Причина смерти — расстрел: Хроника последних дней Исаака Бабеля (Поварцов) - страница 45

.

По возвращении из ссылки, Воронский целиком отдался кабинетной литературной работе, писанию мемуаров. К моменту ареста в начале зимы 1937 года он занимал скромную должность старшего редактора сектора классиков в Государственном издательстве художественной литературы. На Лубянке ему предъявили абсурдные обвинения как руководителю контрреволюционной троцкистской группы, имевшей целью совершить террористический акт в отношении Сталина и Ежова. 13 августа 1937 года Военная коллегия во главе с В. Ульрихом приговорила Воронского к расстрелу.

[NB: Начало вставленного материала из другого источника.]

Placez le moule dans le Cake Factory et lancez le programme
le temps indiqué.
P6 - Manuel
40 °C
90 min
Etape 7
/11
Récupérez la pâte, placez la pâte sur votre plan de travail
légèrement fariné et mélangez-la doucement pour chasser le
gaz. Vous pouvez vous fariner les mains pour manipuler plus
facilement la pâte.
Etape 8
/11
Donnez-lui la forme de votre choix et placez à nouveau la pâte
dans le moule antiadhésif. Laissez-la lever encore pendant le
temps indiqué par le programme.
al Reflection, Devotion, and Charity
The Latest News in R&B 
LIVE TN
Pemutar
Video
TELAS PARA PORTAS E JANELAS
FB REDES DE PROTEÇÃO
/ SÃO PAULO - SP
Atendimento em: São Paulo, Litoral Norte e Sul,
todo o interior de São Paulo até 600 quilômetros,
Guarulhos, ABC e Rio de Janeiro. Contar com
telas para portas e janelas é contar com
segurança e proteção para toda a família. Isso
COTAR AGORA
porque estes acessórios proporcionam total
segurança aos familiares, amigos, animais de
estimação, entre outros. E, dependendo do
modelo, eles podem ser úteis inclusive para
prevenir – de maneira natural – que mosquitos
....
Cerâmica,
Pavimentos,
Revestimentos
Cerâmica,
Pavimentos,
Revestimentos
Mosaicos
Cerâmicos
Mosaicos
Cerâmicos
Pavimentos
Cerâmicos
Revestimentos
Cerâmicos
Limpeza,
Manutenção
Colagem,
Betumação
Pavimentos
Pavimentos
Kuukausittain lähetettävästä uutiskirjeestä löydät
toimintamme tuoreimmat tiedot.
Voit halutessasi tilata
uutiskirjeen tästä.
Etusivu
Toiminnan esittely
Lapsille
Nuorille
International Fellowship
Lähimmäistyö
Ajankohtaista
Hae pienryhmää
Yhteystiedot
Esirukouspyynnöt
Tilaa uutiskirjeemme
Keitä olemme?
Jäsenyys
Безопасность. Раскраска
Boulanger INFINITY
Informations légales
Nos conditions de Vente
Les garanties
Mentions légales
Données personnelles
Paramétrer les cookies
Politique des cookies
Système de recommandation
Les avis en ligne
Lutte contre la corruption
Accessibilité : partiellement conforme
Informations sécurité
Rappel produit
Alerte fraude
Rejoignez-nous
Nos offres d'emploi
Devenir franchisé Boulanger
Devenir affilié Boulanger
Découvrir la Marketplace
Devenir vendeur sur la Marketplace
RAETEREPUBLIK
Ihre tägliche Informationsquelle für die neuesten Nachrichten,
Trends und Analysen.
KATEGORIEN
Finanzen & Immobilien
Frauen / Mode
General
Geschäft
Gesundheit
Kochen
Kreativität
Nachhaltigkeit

Показания Бабеля против Воронского, сделанные на допросах, малоинтересны, поскольку выдержаны в духе разоблачительной советской прессы того периода. (Когда Воронский исчез с горизонта, газеты и журналы дружно клеймили его как матерого троцкиста и злого гения советской литературы.) Шварцман и Кулешов настойчиво муссируют мотив пагубного влияния троцкиста Воронского на Бабеля и других писателей. В конце концов, читать этот сценарий, изобилующий к тому же повторами, становится утомительно. Поэтому я опускаю скучные страницы майского протокола. Иное дело собственноручные показания. И хотя политические акценты в них те же, что и в протоколе, текст Бабеля, конечно же, более предпочтителен как источник. Бабель пишет:

«В троцкистскую среду ввел меня в 1924 году — А. К. Воронский, редактор журнала „Красная Новь“. Вокруг него группировались тогда видные оппозиционеры и троцкисты — Лашевич, Зорин, Павел Смирнов, за кулисами постоянно чувствовались Пятаков и Серебряков. Эти люди вели при нас, беспартийных сотрудниках „Красной Нови“ (Сейфуллина, Есенин, Полонская, Леонов, Всев. Иванов и др.) недвусмысленные осуждающие разговоры о внутрипартийном режиме и, хотя они старались выбирать выражения общие, беспредметные, но яд этих слов надолго отравил и душу и мозг. Все явления партийной и общественной жизни освещались под одним троцкистским углом зрения. В яростной кампании, поднятой Воронским в 25–26–27 годах <…> мы были „козырями“, присутствие которых должно было подтверждать правильность точки зрения Воронского. С уходом Воронского мы стали опорными пунктами его влияния на литературную молодежь, центром притяжения для недовольных политикой партии в области искусства. Вокруг Сейфуллиной и Правдухина сгруппировались сибирские писатели („крестьянствующие“), к Пильняку потянулись авантюристы и неясные люди, моя репутация некоторой литературной „независимости“ и „борьбы за качество“ привлекала ко мне формалистически настроенные элементы. Что внушал я им? Пренебрежение к организационным формам объединения писателей (СПП и др.), мысль об упадке советской литературы, критическое отношение к таким мероприятиям партии, как борьба с формализмом, как одобрение вещей полезных, но художественно неполноценных.